- **The records**
»»
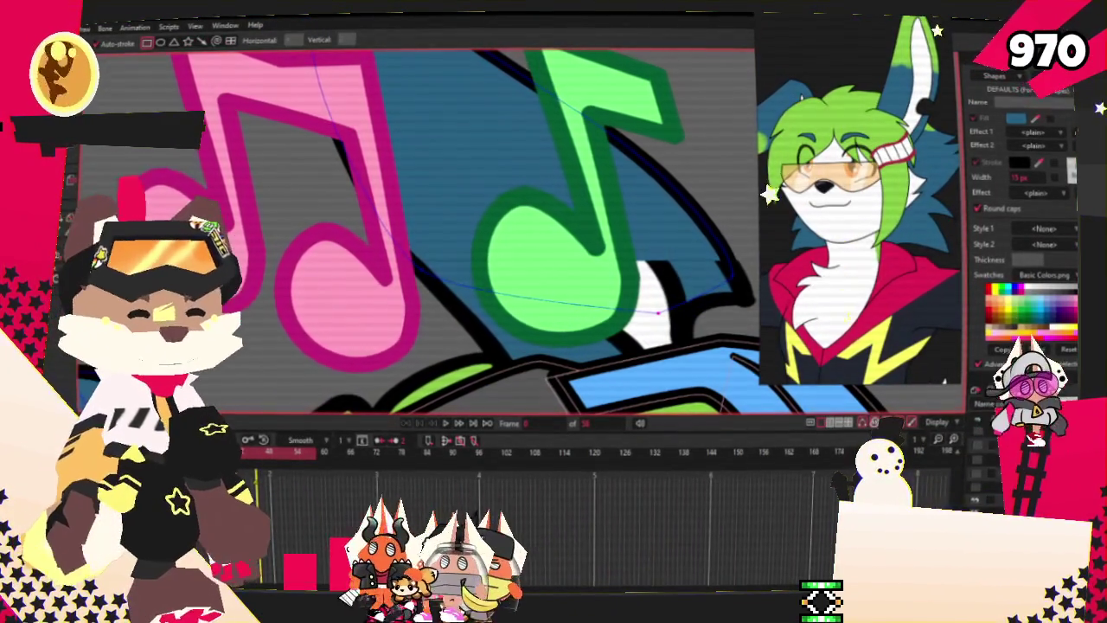
pyautogui.moveTo(660, 298); pyautogui.dragTo(450, 158)
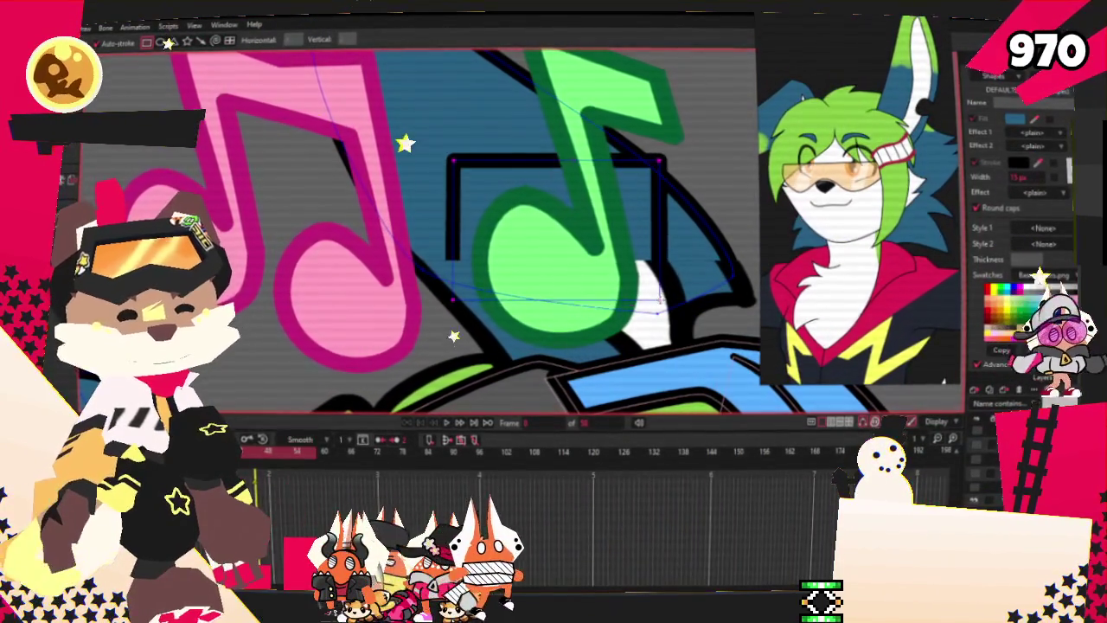
pyautogui.press('t')
pyautogui.scroll(-2, 546, 212)
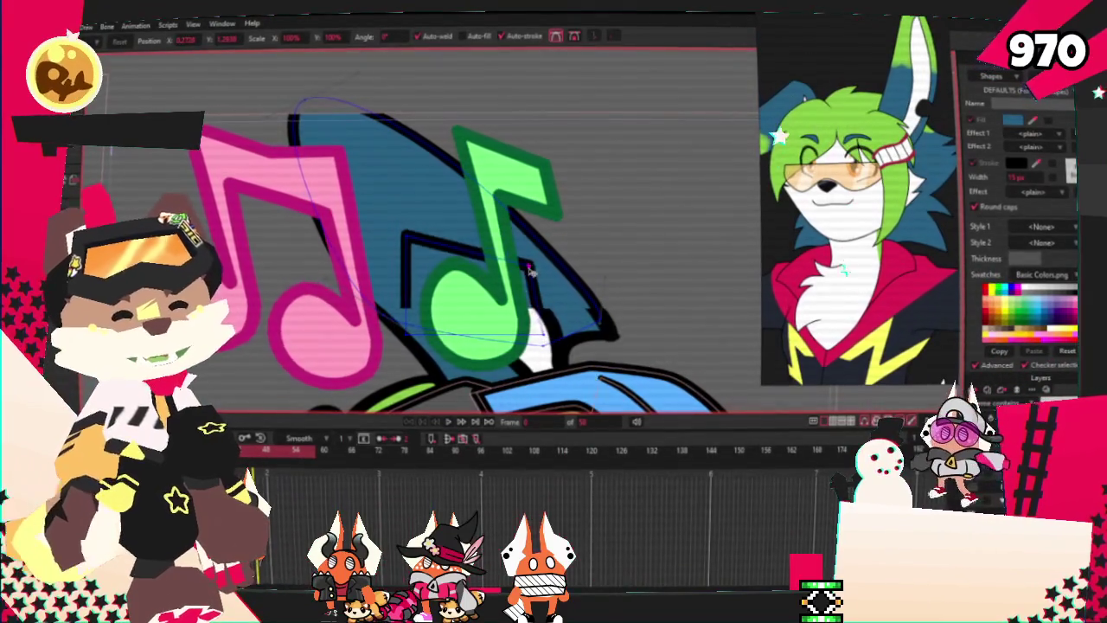
pyautogui.scroll(2, 551, 333)
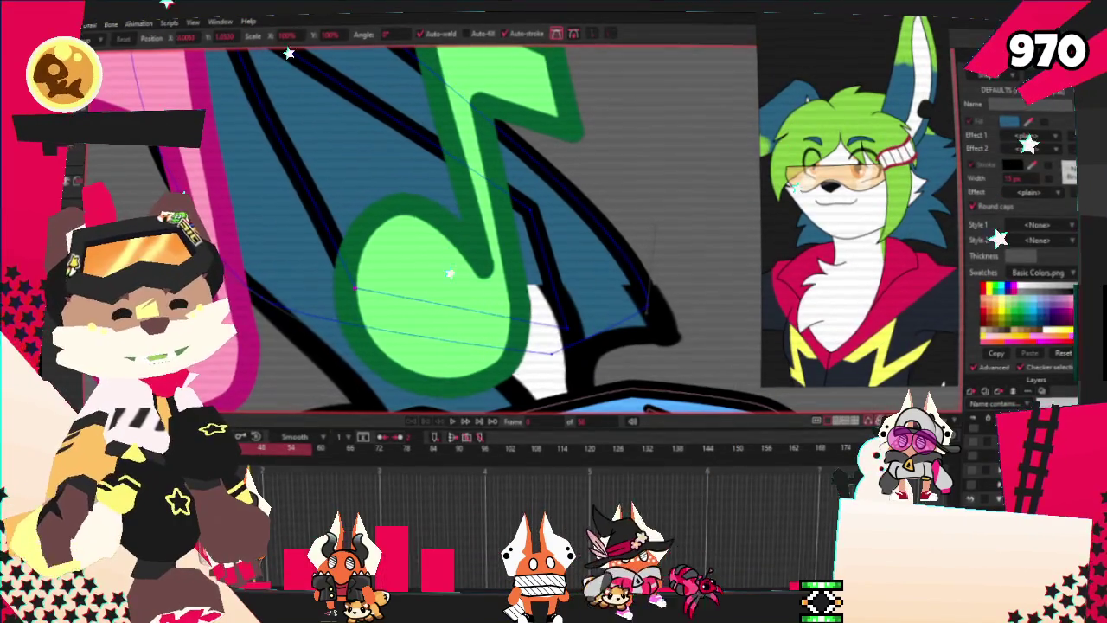
# Smooth the new shape's edges by adjusting point curvature and repositioning an outline point.
pyautogui.press('c')
pyautogui.scroll(1, 531, 314)
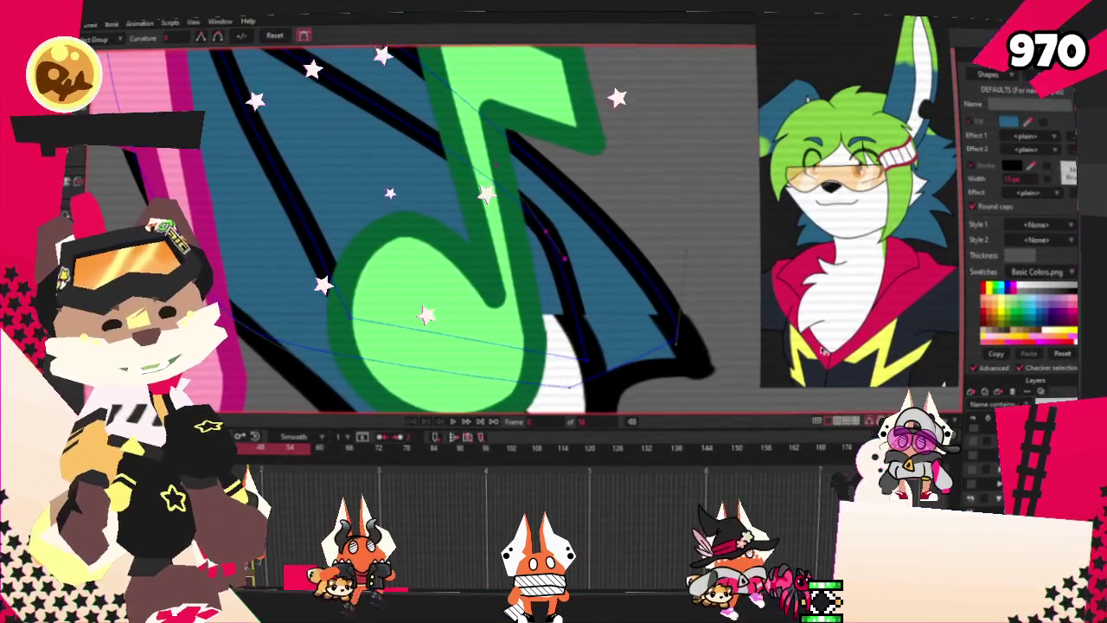
pyautogui.scroll(-3, 531, 315)
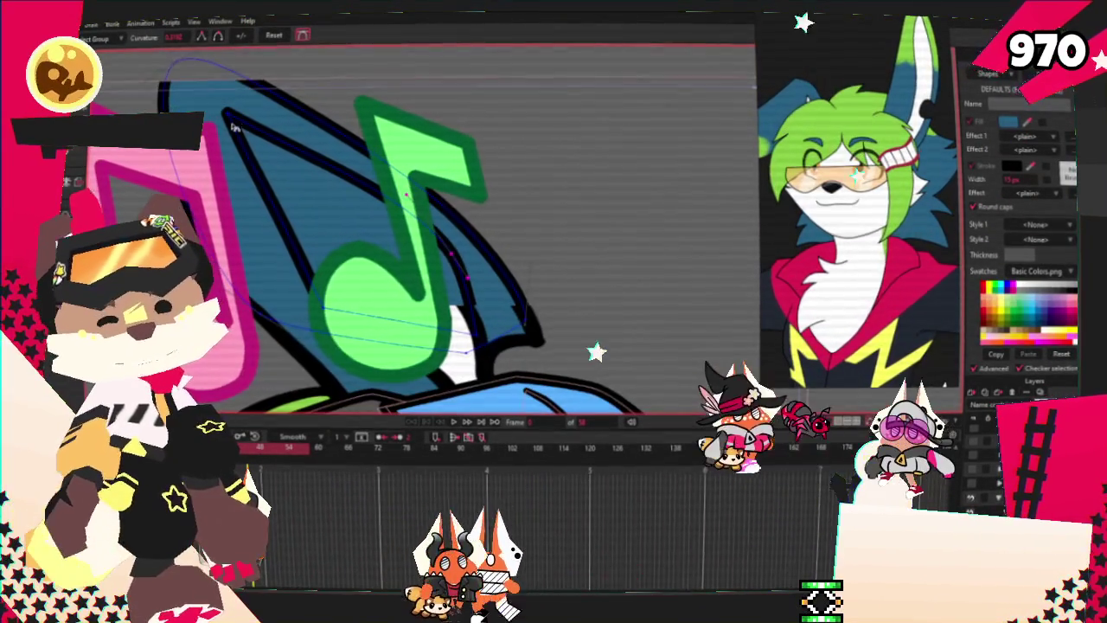
pyautogui.scroll(2, 485, 358)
««
Write out all the entries word for word, but skip any images.

- **Expected answer**
pyautogui.moveTo(660, 298); pyautogui.dragTo(450, 158)
pyautogui.press('t')
pyautogui.scroll(-2, 546, 212)
pyautogui.scroll(2, 551, 333)
# Smooth the new shape's edges by adjusting point curvature and repositioning an outline point.
pyautogui.press('c')
pyautogui.scroll(1, 531, 314)
pyautogui.scroll(-3, 531, 315)
pyautogui.scroll(2, 485, 358)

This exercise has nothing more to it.